In a speech to the European Parliament’s Economic and Monetary Affairs Committee, Steven Maijoor – chair of the European Securities and Markets Authority (ESMA) – said the regulator was “looking closely” at the potential effects on the financial sector if the UK leaves the EU in 2019 without a trade agreement.
“Obviously, Brexit may pose significant financial stability risks, in particular in the event that the UK would leave without any arrangements in place,” he said. “ESMA has been looking closely at the areas where a cliff-edge effect could mean higher risks for investors and markets as a whole, and, together with other relevant authorities, is working on possible mitigating actions.
“In addition, as a direct supervisor of credit rating agencies and trade repositories within the EU, with a number of entities headquartered in London, ESMA requests appropriate contingency plans from individual supervised entities.”
The regulator will monitor and communicate with affected parties “to reduce as much as possible the risk of disruptions under any scenario”, Maijoor added.
As Brexit negotiations between the UK and the rest of the EU have stuttered, speculation has grown as to the effects of a so-called ‘hard Brexit’.
The average view on the probability of a “no deal” outcome was around 40%, BMO reported, although views were spread across a range of 5%-100%, emphasising the uncertainty of the outcome.
In his speech, Maijoor also hinted at expanded powers for ESMA to oversee “third country” entities – a crucial aspect of post-Brexit regulation.
The regulator has begun a review of how it would work with credit rating agencies based outside of the EU. However, Maijoor said it was clear that “some significant legislative changes need to be considered soon”.
The European Commission has proposed granting ESMA regulatory powers over clearing houses (also known as central counterparties (CCPs)) based outside of the EU. After March 2019, this would include London-based entities.
A review of European regulators has also proposed making ESMA the regulator of “certain key third-country benchmarks and prospectuses”, Maijoor added.
“In the same vein, assigning supervisory powers for ESMA towards non-EU trading venues could be considered, as suggested in ESMA’s consultation response from earlier this year,” he said. “I believe that such a step to centralise the third-country supervision would bring a number of benefits for the Union as a whole.”
Maijoor’s speech also touched on the impending MiFID II regulations.

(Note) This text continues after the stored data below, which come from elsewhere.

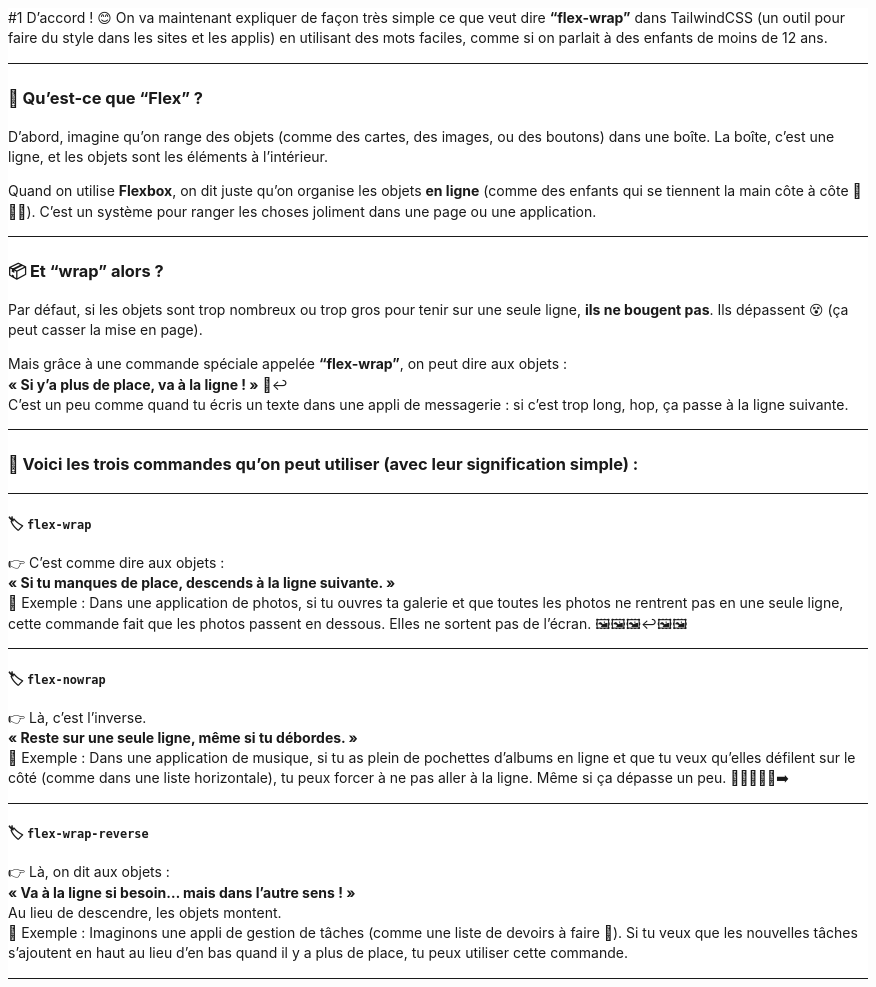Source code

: 
#1
D’accord ! 😊 On va maintenant expliquer de façon très simple ce que veut dire **“flex-wrap”** dans TailwindCSS (un outil pour faire du style dans les sites et les applis) en utilisant des mots faciles, comme si on parlait à des enfants de moins de 12 ans.

---

### 🧩 Qu’est-ce que “Flex” ?
D’abord, imagine qu’on range des objets (comme des cartes, des images, ou des boutons) dans une boîte. La boîte, c’est une ligne, et les objets sont les éléments à l’intérieur.

Quand on utilise **Flexbox**, on dit juste qu’on organise les objets **en ligne** (comme des enfants qui se tiennent la main côte à côte 👧🧒👦). C’est un système pour ranger les choses joliment dans une page ou une application.

---

### 📦 Et “wrap” alors ?
Par défaut, si les objets sont trop nombreux ou trop gros pour tenir sur une seule ligne, **ils ne bougent pas**. Ils dépassent 😵 (ça peut casser la mise en page).

Mais grâce à une commande spéciale appelée **“flex-wrap”**, on peut dire aux objets :  
**« Si y’a plus de place, va à la ligne ! »** 📏↩️  
C’est un peu comme quand tu écris un texte dans une appli de messagerie : si c’est trop long, hop, ça passe à la ligne suivante.

---

### 🧠 Voici les trois commandes qu’on peut utiliser (avec leur signification simple) :

---

#### 🏷️ `flex-wrap`
👉 C’est comme dire aux objets :  
**« Si tu manques de place, descends à la ligne suivante. »**  
📱 Exemple : Dans une application de photos, si tu ouvres ta galerie et que toutes les photos ne rentrent pas en une seule ligne, cette commande fait que les photos passent en dessous. Elles ne sortent pas de l’écran. 🖼️🖼️🖼️↩️🖼️🖼️

---

#### 🏷️ `flex-nowrap`
👉 Là, c’est l’inverse.  
**« Reste sur une seule ligne, même si tu débordes. »**  
📱 Exemple : Dans une application de musique, si tu as plein de pochettes d’albums en ligne et que tu veux qu’elles défilent sur le côté (comme dans une liste horizontale), tu peux forcer à ne pas aller à la ligne. Même si ça dépasse un peu. 🎵🎵🎵🎵🎵➡️

---

#### 🏷️ `flex-wrap-reverse`
👉 Là, on dit aux objets :  
**« Va à la ligne si besoin… mais dans l’autre sens ! »**  
Au lieu de descendre, les objets montent.  
📱 Exemple : Imaginons une appli de gestion de tâches (comme une liste de devoirs à faire 📝). Si tu veux que les nouvelles tâches s’ajoutent en haut au lieu d’en bas quand il y a plus de place, tu peux utiliser cette commande.

---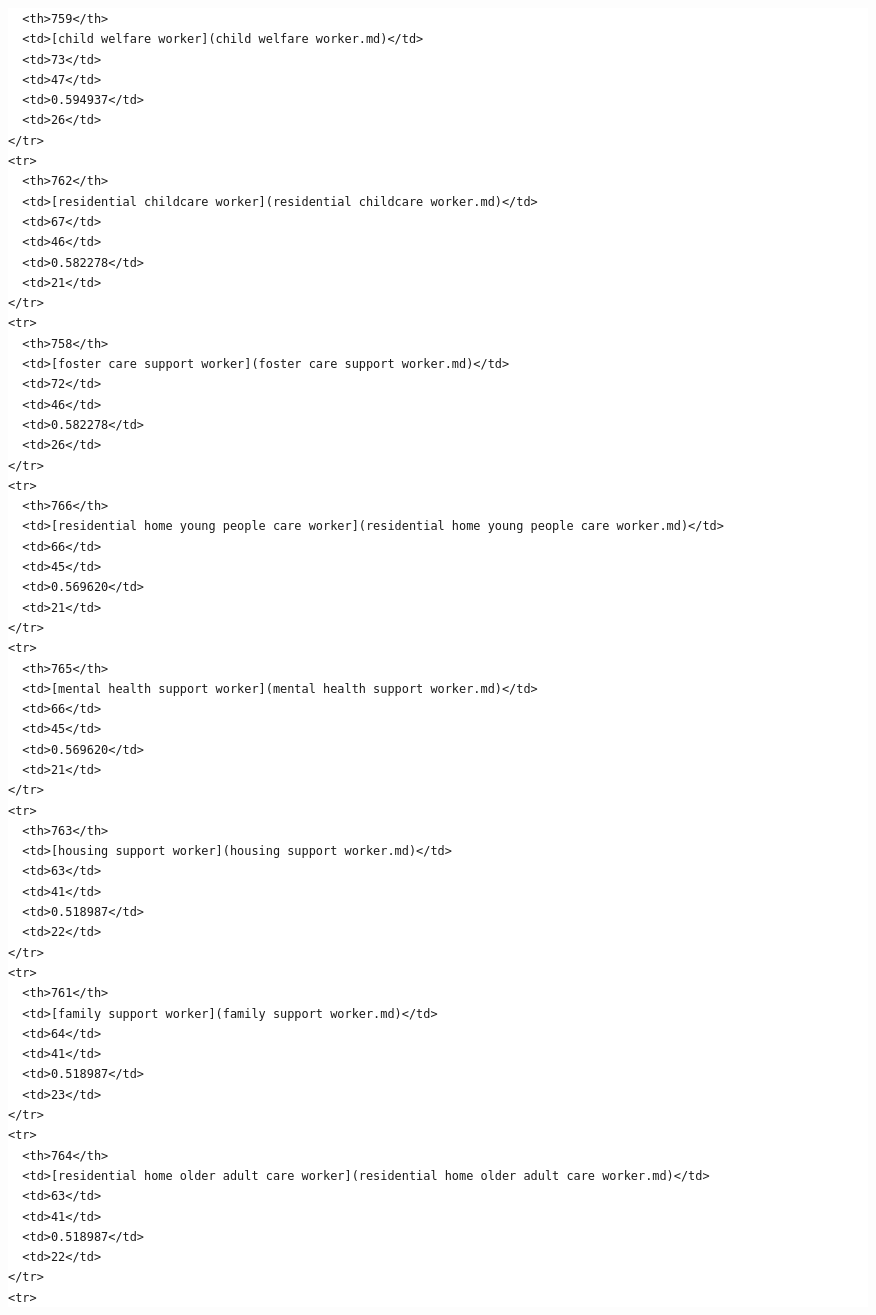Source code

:      <th>759</th>
      <td>[child welfare worker](child welfare worker.md)</td>
      <td>73</td>
      <td>47</td>
      <td>0.594937</td>
      <td>26</td>
    </tr>
    <tr>
      <th>762</th>
      <td>[residential childcare worker](residential childcare worker.md)</td>
      <td>67</td>
      <td>46</td>
      <td>0.582278</td>
      <td>21</td>
    </tr>
    <tr>
      <th>758</th>
      <td>[foster care support worker](foster care support worker.md)</td>
      <td>72</td>
      <td>46</td>
      <td>0.582278</td>
      <td>26</td>
    </tr>
    <tr>
      <th>766</th>
      <td>[residential home young people care worker](residential home young people care worker.md)</td>
      <td>66</td>
      <td>45</td>
      <td>0.569620</td>
      <td>21</td>
    </tr>
    <tr>
      <th>765</th>
      <td>[mental health support worker](mental health support worker.md)</td>
      <td>66</td>
      <td>45</td>
      <td>0.569620</td>
      <td>21</td>
    </tr>
    <tr>
      <th>763</th>
      <td>[housing support worker](housing support worker.md)</td>
      <td>63</td>
      <td>41</td>
      <td>0.518987</td>
      <td>22</td>
    </tr>
    <tr>
      <th>761</th>
      <td>[family support worker](family support worker.md)</td>
      <td>64</td>
      <td>41</td>
      <td>0.518987</td>
      <td>23</td>
    </tr>
    <tr>
      <th>764</th>
      <td>[residential home older adult care worker](residential home older adult care worker.md)</td>
      <td>63</td>
      <td>41</td>
      <td>0.518987</td>
      <td>22</td>
    </tr>
    <tr>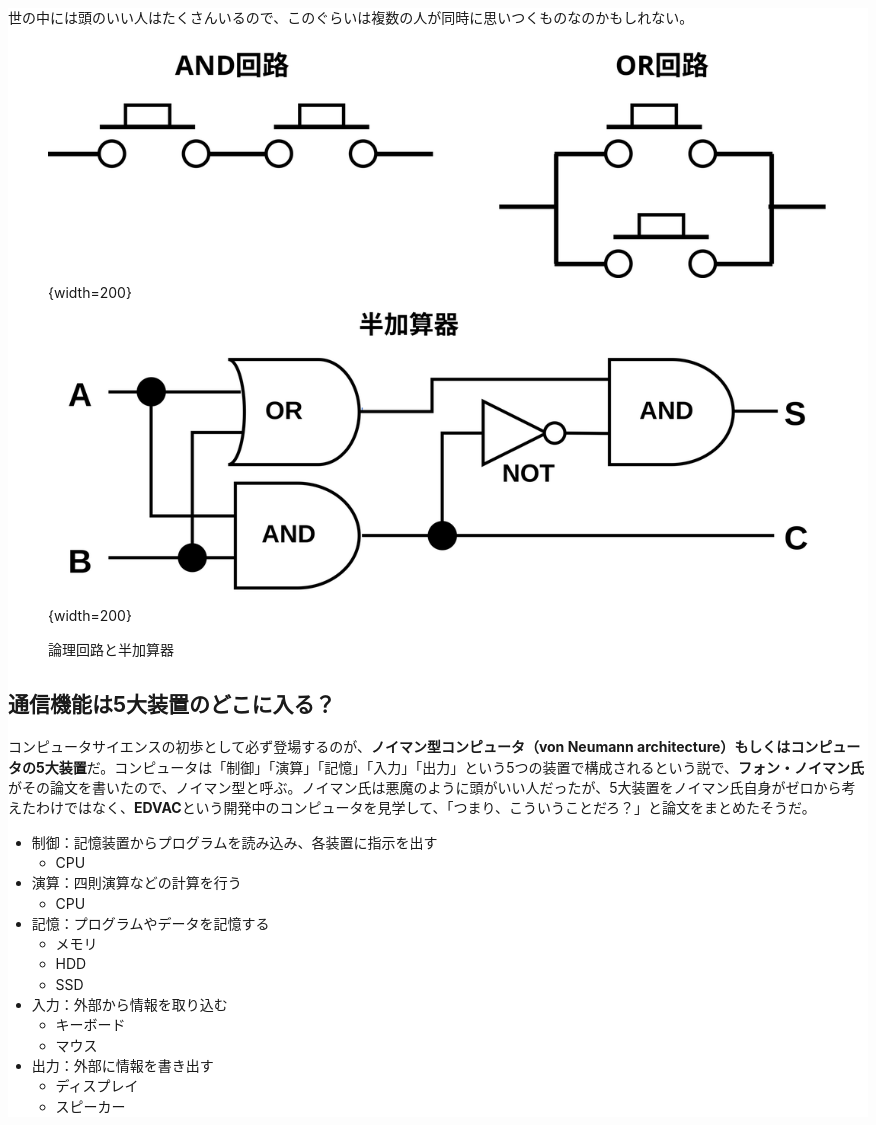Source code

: 世の中には頭のいい人はたくさんいるので、このぐらいは複数の人が同時に思いつくものなのかもしれない。

<figure>

![論理回路（Logic Circuit）](img/img2-logic.svg){width=200}
![半加算器（Half Adder）](img/img3-adder.svg){width=200}

<figcaption>論理回路と半加算器</figcaption>
</figure>



## 通信機能は5大装置のどこに入る？
コンピュータサイエンスの初歩として必ず登場するのが、**ノイマン型コンピュータ（von Neumann architecture）**もしくは**コンピュータの5大装置**だ。コンピュータは「制御」「演算」「記憶」「入力」「出力」という5つの装置で構成されるという説で、**フォン・ノイマン氏**がその論文を書いたので、ノイマン型と呼ぶ。ノイマン氏は悪魔のように頭がいい人だったが、5大装置をノイマン氏自身がゼロから考えたわけではなく、**EDVAC**という開発中のコンピュータを見学して、「つまり、こういうことだろ？」と論文をまとめたそうだ。

- 制御：記憶装置からプログラムを読み込み、各装置に指示を出す
  - CPU
- 演算：四則演算などの計算を行う
  - CPU
- 記憶：プログラムやデータを記憶する
  - メモリ
  - HDD
  - SSD
- 入力：外部から情報を取り込む
  - キーボード
  - マウス
- 出力：外部に情報を書き出す
  - ディスプレイ
  - スピーカー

He warned that providers “should not underestimate the size and complexity of this project, and thus the risk of potential glitches in the initial operational period”.
“ESMA does acknowledge the multiple challenges for everyone involved, and will address all issues with available tools as the implementation progresses,” he said.
He emphasised that ESMA was also expecting to be stretched as the regulation came into force, requiring “some prioritisation” of different tasks.